Direktur Penyidikan Jampidsus Kejagung, Syarief Sulaeman Nahdi, sebelumnya mengatakan bahwa penyidik sedang mempelajari secara mendalam seluruh data yang disampaikan Sony. “Pemeriksaan ini diperlukan untuk memverifikasi kredibilitas informasi dan menentukan sejauh mana kerja sama itu bisa menjadi dasar pengembangan kasus,” ujar Syarief saat konferensi pers pada 12 Juni lalu.
Sony, yang kini ditahan, menjadi tersangka ketiga dalam kasus MBG setelah sebelumnya dua pejabat BGN lainnya ditetapkan sebagai tersangka. Kasus ini mencuat setelah ditemukan penyimpangan dalam pengadaan motor listrik untuk program distribusi makanan bergizi di daerah terpencil.
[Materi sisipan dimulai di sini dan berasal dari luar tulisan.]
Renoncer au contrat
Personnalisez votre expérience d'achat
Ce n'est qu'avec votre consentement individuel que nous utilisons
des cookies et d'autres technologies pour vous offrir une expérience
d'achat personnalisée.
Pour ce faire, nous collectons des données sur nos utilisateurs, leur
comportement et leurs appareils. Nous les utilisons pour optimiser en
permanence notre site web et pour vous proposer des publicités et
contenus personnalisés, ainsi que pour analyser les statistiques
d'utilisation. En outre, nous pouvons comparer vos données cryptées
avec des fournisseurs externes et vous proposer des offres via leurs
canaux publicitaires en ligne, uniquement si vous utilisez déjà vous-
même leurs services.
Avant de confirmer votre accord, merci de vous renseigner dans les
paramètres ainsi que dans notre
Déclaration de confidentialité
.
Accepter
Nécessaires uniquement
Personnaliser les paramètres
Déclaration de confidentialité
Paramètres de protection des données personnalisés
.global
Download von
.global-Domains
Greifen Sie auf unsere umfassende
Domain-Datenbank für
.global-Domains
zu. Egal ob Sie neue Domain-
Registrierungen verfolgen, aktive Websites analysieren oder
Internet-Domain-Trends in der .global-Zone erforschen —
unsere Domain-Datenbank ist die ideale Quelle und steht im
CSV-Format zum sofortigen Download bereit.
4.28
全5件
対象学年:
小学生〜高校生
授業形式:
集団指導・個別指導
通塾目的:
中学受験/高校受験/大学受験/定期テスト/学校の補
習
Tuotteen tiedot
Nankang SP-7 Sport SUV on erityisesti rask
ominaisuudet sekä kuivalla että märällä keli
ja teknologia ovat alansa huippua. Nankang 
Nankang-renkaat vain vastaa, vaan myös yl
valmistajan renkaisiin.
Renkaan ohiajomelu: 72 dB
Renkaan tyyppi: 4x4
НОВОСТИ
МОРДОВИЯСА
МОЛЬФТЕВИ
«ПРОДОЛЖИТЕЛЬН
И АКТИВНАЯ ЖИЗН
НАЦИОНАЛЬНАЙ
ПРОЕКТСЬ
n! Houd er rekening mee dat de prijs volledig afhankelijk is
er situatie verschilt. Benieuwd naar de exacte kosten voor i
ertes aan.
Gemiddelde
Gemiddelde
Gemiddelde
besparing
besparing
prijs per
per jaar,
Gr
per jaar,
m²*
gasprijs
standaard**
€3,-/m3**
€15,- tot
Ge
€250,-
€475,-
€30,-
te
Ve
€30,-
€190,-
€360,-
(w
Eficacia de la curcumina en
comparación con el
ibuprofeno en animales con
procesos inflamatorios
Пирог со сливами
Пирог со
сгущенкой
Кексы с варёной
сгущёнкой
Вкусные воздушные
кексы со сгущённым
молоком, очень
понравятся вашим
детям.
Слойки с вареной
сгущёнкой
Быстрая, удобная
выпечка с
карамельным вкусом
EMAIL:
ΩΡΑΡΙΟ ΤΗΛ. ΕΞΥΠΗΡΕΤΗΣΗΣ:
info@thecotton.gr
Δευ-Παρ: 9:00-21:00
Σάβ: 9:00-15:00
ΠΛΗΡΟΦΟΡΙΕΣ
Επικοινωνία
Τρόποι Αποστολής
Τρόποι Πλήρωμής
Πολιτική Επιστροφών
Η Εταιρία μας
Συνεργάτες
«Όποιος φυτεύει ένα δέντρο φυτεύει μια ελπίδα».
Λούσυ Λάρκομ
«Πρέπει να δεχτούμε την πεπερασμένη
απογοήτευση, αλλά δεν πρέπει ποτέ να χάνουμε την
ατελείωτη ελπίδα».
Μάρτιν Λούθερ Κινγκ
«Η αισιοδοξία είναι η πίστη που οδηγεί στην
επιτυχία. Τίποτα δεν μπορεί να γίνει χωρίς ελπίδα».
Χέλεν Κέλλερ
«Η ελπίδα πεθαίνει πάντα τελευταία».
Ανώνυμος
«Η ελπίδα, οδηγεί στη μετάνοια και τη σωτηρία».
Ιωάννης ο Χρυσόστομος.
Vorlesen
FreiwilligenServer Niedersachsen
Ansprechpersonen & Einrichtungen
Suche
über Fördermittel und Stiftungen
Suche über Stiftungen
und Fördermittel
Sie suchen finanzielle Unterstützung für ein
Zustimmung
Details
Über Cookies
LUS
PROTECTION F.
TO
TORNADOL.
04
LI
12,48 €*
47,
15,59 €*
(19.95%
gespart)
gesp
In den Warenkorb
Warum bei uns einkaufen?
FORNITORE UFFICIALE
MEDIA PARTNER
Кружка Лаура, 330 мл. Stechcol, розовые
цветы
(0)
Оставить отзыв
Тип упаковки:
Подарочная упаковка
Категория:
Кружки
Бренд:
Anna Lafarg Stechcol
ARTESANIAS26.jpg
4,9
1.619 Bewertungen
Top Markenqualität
Ribuan unit motor listrik diduga tidak sesuai spesifikasi, bahkan sebagian besar tidak pernah diedarkan.
Dengan status justice collaborator, Sony berpotensi mendapatkan pengurangan hukuman jika informasi yang diberikan terbukti akurat dan membantu penyidik menjerat pelaku utama. Namun, keputusan akhir tetap berada di tangan Jaksa Agung, yang akan menilai sejauh mana kontribusi Sony terhadap pengungkapan kasus.
Kuasa hukumnya menegaskan, pihaknya telah menyerahkan seluruh dokumen pendukung dari dalam rutan, termasuk pernyataan tertulis yang ditandatangani Sony. Saat ini, mereka menunggu jadwal kunjungan resmi untuk memastikan proses hukum berjalan transparan dan sesuai prosedur.
Pengajuan JC ini menjadi sinyal kuat bahwa jaringan korupsi di lingkup program pemerintah mulai terbongkar dari dalam. Jika diterima, langkah Sony bisa menjadi pintu masuk bagi penyidik untuk menelusuri jaringan yang lebih luas—termasuk kemungkinan keterlibatan pihak swasta, birokrat tingkat pusat, hingga pihak yang mengawasi program tersebut.
Kejagung sendiri belum memberikan komentar resmi mengenai kemungkinan penerimaan JC, namun sinyal dari internal penyidik menunjukkan bahwa proses ini sedang dipertimbangkan secara serius. Publik menanti, apakah langkah ini akan menjadi titik balik dalam penegakan hukum terhadap korupsi program strategis nasional.